Dataset items:
····················
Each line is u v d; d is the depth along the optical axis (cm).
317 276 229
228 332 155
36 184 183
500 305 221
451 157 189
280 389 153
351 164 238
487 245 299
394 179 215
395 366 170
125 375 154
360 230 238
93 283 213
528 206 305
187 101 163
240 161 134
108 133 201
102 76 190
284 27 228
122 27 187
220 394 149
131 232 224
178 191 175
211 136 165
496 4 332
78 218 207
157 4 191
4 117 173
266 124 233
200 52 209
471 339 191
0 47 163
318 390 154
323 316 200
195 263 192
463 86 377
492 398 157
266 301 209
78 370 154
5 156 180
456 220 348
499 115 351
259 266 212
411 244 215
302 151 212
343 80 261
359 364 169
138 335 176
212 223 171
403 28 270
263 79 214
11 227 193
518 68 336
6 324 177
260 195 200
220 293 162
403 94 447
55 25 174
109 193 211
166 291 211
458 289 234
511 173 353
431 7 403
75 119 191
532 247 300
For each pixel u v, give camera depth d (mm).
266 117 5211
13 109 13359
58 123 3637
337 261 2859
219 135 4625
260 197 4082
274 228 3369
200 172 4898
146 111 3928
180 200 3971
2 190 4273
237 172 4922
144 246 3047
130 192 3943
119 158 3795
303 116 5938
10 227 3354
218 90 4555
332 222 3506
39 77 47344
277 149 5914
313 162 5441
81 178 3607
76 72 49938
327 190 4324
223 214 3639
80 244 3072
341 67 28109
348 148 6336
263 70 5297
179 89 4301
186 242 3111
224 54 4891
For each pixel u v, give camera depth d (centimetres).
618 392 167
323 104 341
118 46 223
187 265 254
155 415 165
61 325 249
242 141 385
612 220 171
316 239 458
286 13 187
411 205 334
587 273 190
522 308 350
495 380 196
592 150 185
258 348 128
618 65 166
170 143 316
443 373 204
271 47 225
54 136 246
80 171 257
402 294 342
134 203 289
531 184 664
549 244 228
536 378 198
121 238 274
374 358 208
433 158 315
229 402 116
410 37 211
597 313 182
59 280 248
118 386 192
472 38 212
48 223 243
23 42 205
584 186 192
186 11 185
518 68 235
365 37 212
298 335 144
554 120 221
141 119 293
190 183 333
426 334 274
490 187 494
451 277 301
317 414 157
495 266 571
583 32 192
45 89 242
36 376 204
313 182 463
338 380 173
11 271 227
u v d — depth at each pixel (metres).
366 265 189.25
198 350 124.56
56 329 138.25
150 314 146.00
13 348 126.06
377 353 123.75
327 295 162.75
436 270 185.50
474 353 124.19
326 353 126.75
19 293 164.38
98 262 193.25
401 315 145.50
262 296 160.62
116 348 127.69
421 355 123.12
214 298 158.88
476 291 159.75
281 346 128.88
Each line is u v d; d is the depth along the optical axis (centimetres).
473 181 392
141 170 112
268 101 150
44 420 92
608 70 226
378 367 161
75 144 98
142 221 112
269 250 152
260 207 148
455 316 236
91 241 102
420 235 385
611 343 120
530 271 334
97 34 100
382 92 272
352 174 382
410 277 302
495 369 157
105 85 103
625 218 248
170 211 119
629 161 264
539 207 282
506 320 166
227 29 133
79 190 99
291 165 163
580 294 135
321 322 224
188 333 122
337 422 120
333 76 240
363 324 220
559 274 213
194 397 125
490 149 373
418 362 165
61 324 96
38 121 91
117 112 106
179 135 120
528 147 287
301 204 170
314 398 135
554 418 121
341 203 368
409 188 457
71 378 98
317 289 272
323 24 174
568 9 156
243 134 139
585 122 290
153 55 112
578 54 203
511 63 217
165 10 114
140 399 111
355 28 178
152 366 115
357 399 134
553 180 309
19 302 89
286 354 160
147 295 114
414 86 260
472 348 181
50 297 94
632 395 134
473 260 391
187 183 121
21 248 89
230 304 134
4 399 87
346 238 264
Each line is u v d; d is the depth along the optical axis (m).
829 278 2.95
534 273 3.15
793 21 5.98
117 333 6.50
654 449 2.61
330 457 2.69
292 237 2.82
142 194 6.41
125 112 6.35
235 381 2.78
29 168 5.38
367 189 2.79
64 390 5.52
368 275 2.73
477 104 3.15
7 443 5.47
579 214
····················
Description of the task:
From the records above, copy only the lines starting with the line that holds "455 316 236" and going on through the line that holds "559 274 213", exactly as written.

Written response:
455 316 236
91 241 102
420 235 385
611 343 120
530 271 334
97 34 100
382 92 272
352 174 382
410 277 302
495 369 157
105 85 103
625 218 248
170 211 119
629 161 264
539 207 282
506 320 166
227 29 133
79 190 99
291 165 163
580 294 135
321 322 224
188 333 122
337 422 120
333 76 240
363 324 220
559 274 213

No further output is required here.